Activity = Rewrite the listing below, switching every "series" to "sequence" and keeping the rest unchanged. Leave out the pictures.

Information provided =

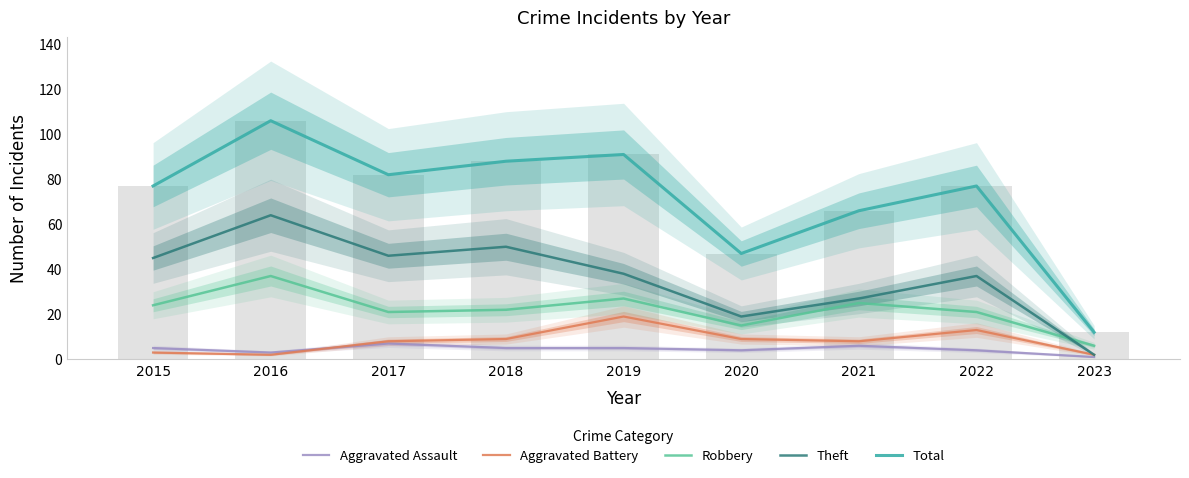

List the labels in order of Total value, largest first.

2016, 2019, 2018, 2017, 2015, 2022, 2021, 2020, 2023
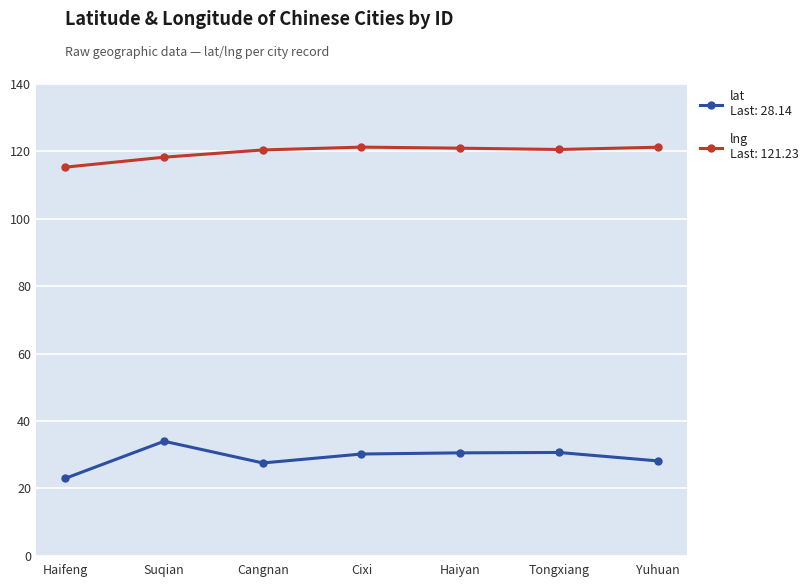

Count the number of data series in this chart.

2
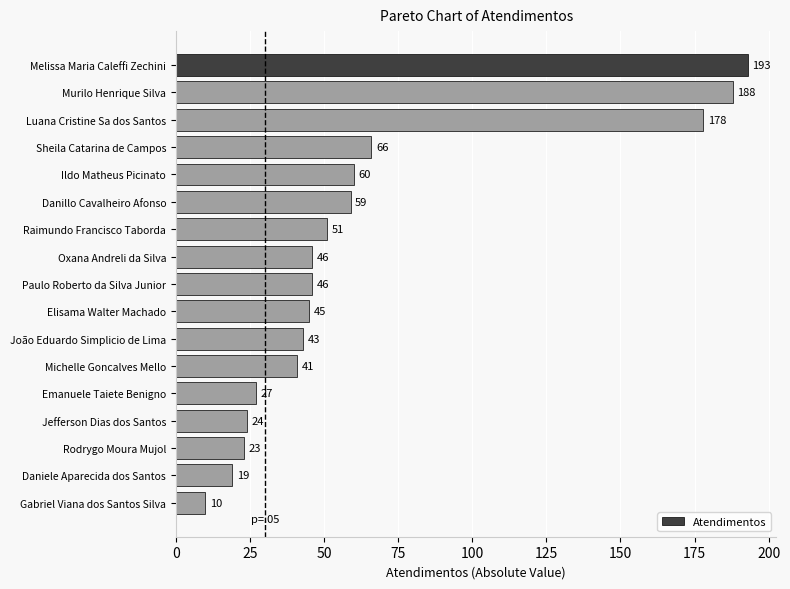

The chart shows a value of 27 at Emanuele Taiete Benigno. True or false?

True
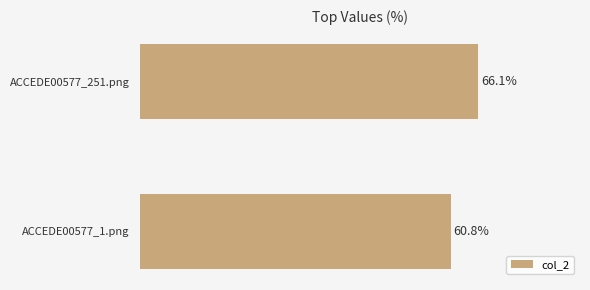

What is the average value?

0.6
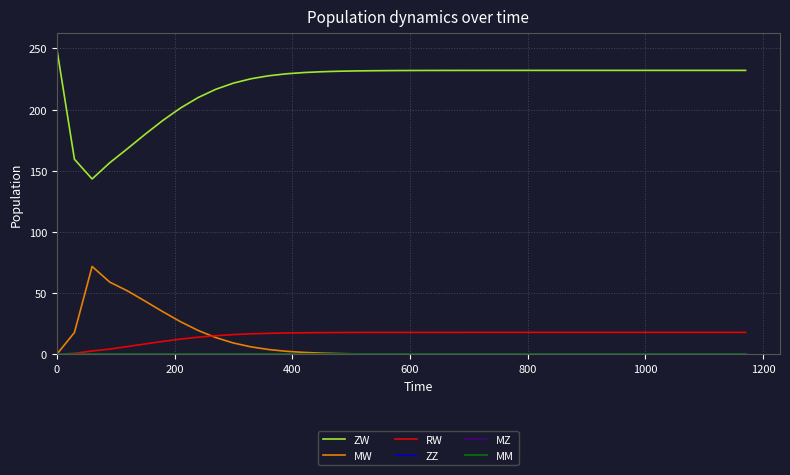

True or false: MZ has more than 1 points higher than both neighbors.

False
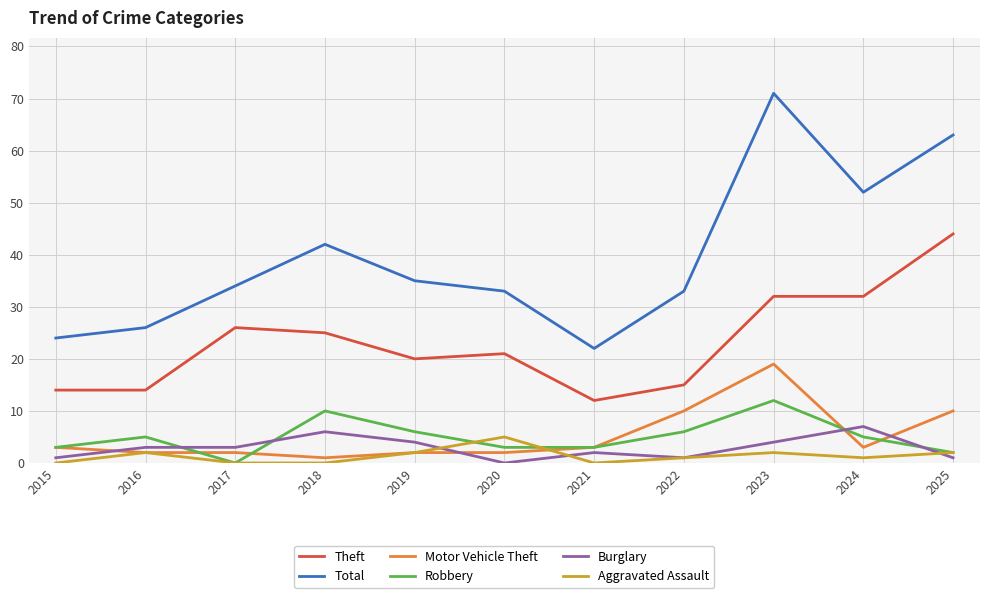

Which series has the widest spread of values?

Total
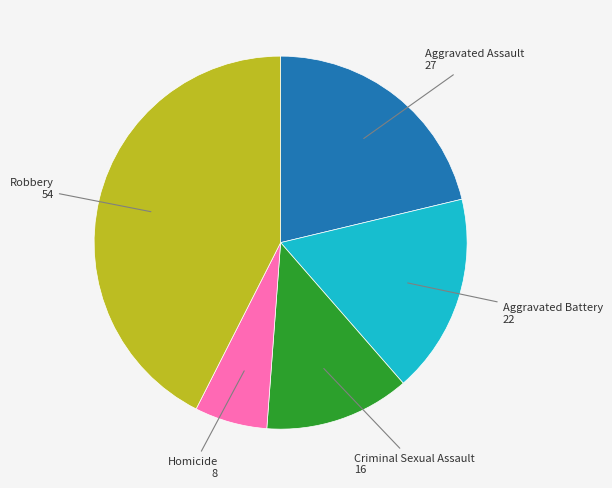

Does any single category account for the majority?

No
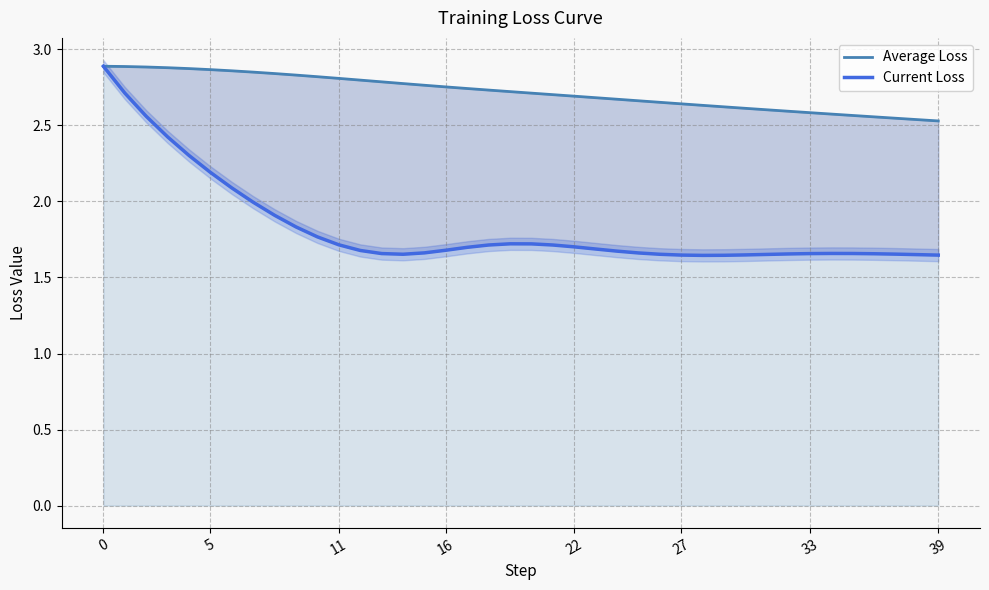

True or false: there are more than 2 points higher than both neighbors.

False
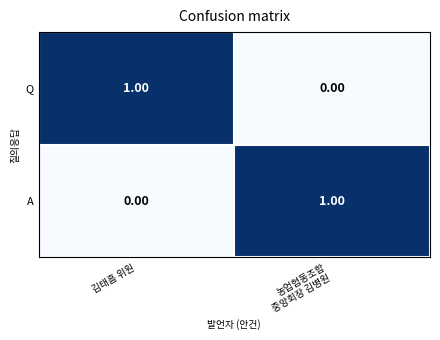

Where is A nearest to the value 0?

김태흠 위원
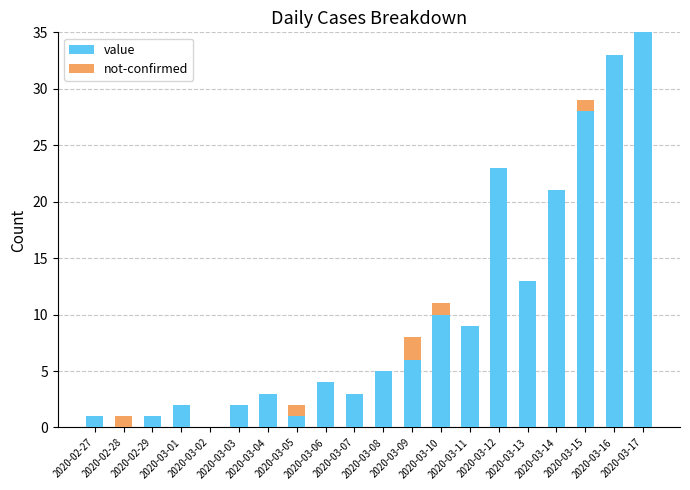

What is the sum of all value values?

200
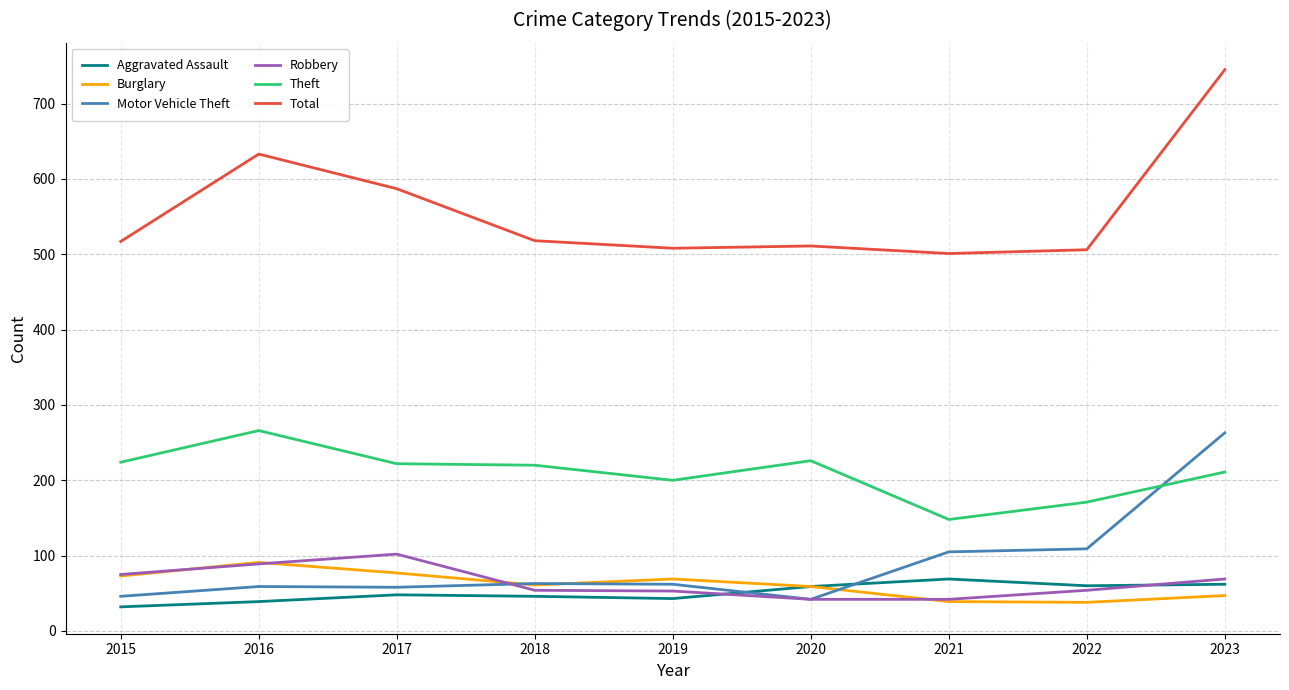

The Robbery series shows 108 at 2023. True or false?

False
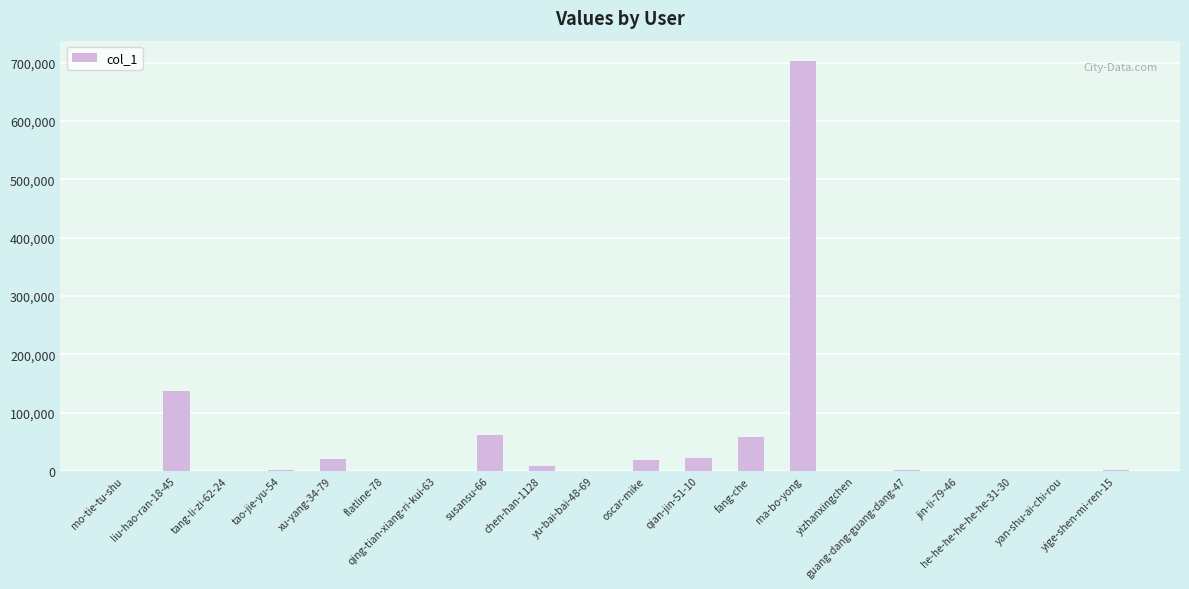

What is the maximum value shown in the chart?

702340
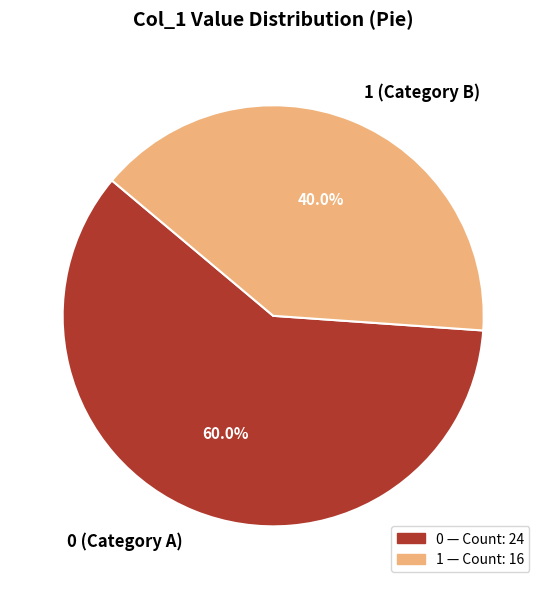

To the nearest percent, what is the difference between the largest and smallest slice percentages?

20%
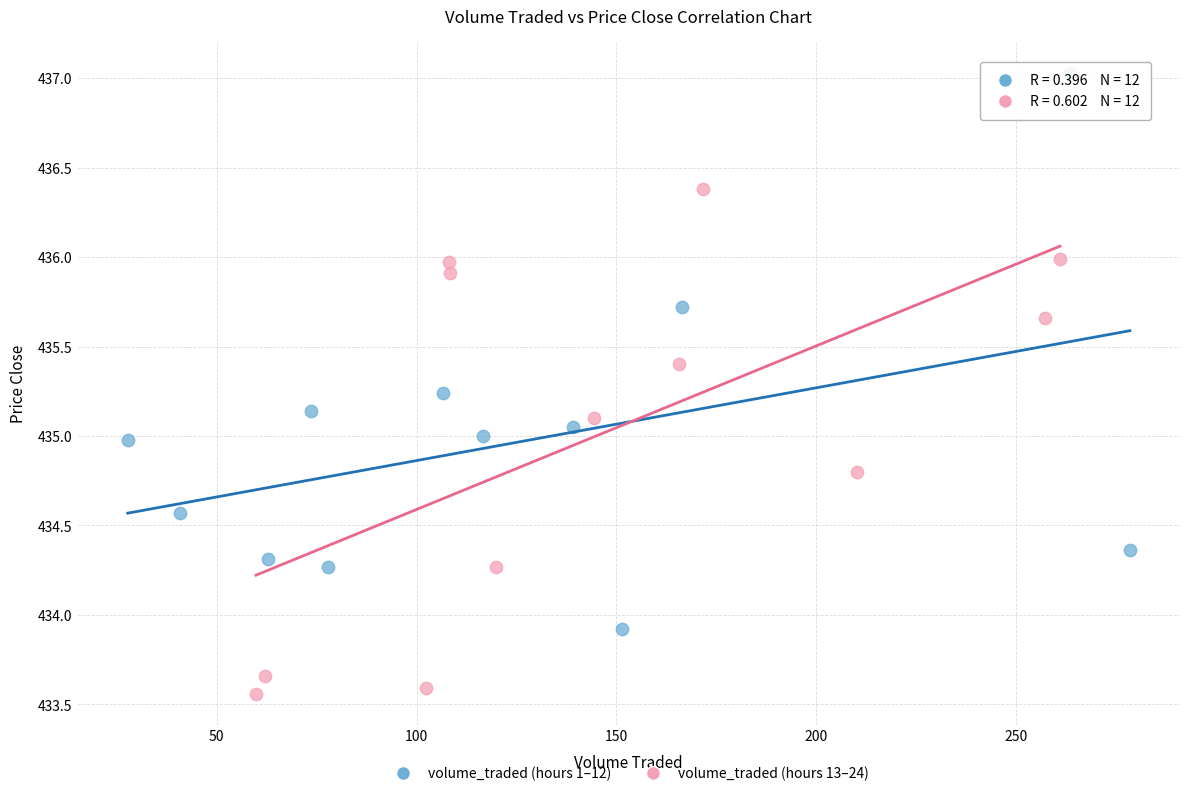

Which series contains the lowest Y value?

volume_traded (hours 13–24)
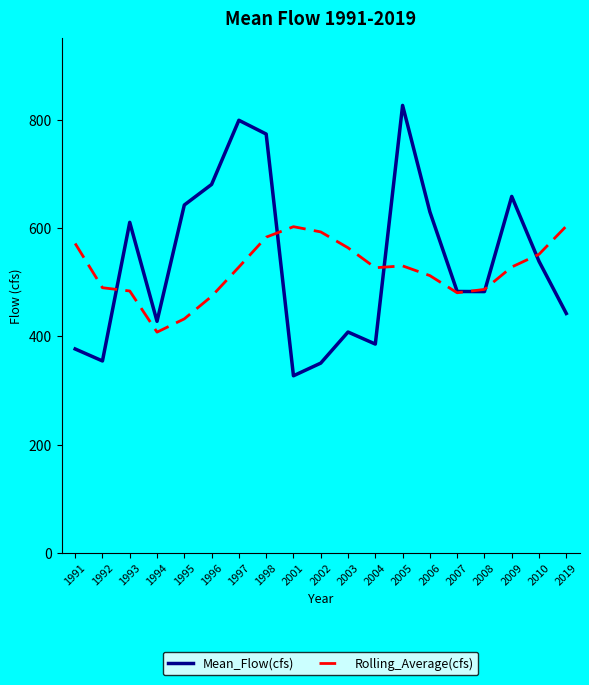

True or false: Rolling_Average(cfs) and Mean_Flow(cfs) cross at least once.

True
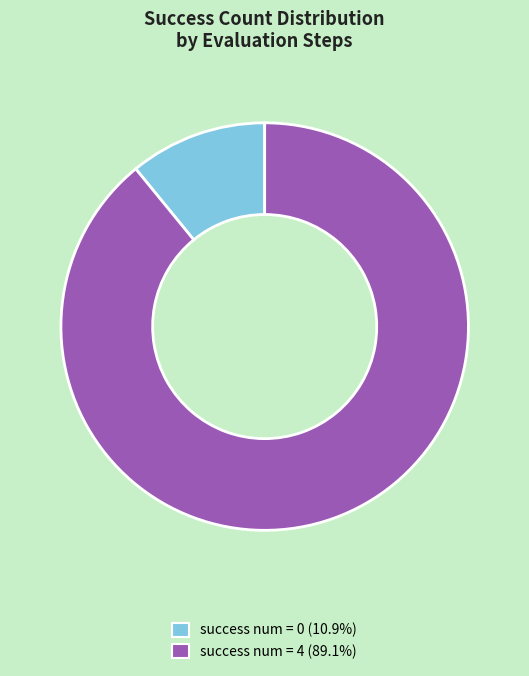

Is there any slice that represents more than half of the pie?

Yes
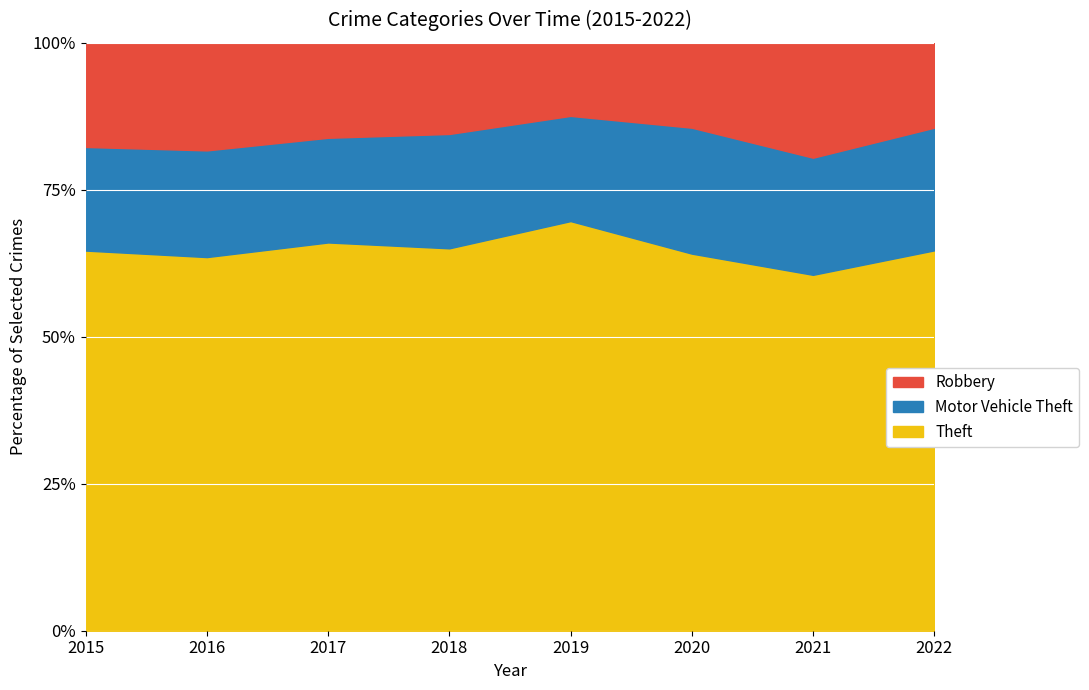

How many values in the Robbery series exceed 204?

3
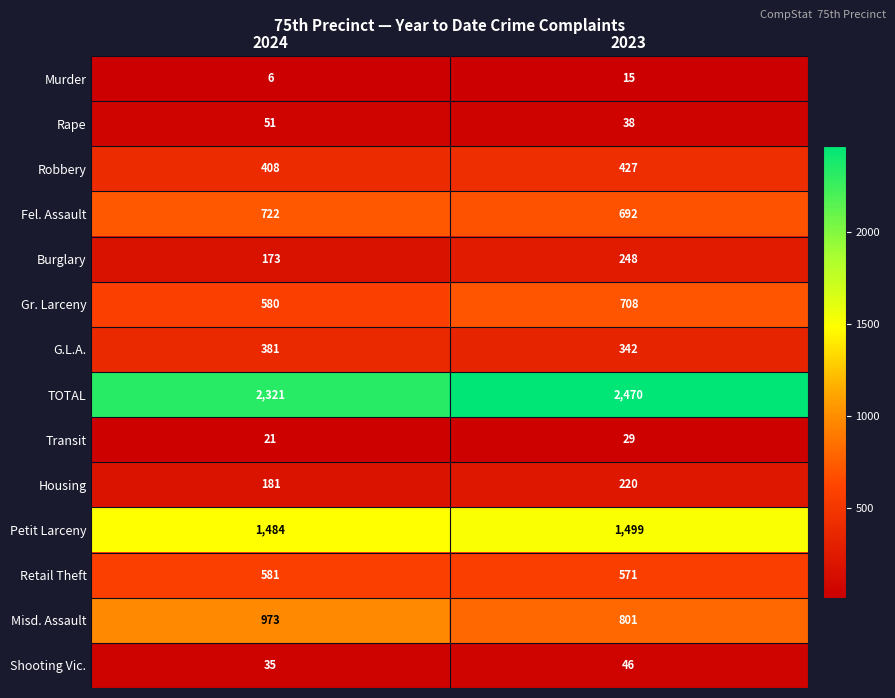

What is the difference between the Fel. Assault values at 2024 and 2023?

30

Answer for this exercise =
List the labels in order of Total value, largest first.

2016, 2019, 2018, 2017, 2015, 2022, 2021, 2020, 2023

Count the number of data sequence in this chart.

2

The chart shows a value of 27 at Emanuele Taiete Benigno. True or false?

True

What is the average value?

0.6

True or false: MZ has more than 1 points higher than both neighbors.

False

Which sequence has the widest spread of values?

Total

Does any single category account for the majority?

No

True or false: there are more than 2 points higher than both neighbors.

False

Where is A nearest to the value 0?

김태흠 위원

What is the sum of all value values?

200

The Robbery sequence shows 108 at 2023. True or false?

False

What is the maximum value shown in the chart?

702340

To the nearest percent, what is the difference between the largest and smallest slice percentages?

20%

Which sequence contains the lowest Y value?

volume_traded (hours 13–24)

True or false: Rolling_Average(cfs) and Mean_Flow(cfs) cross at least once.

True

Is there any slice that represents more than half of the pie?

Yes

How many values in the Robbery sequence exceed 204?

3

What is the difference between the Fel. Assault values at 2024 and 2023?

30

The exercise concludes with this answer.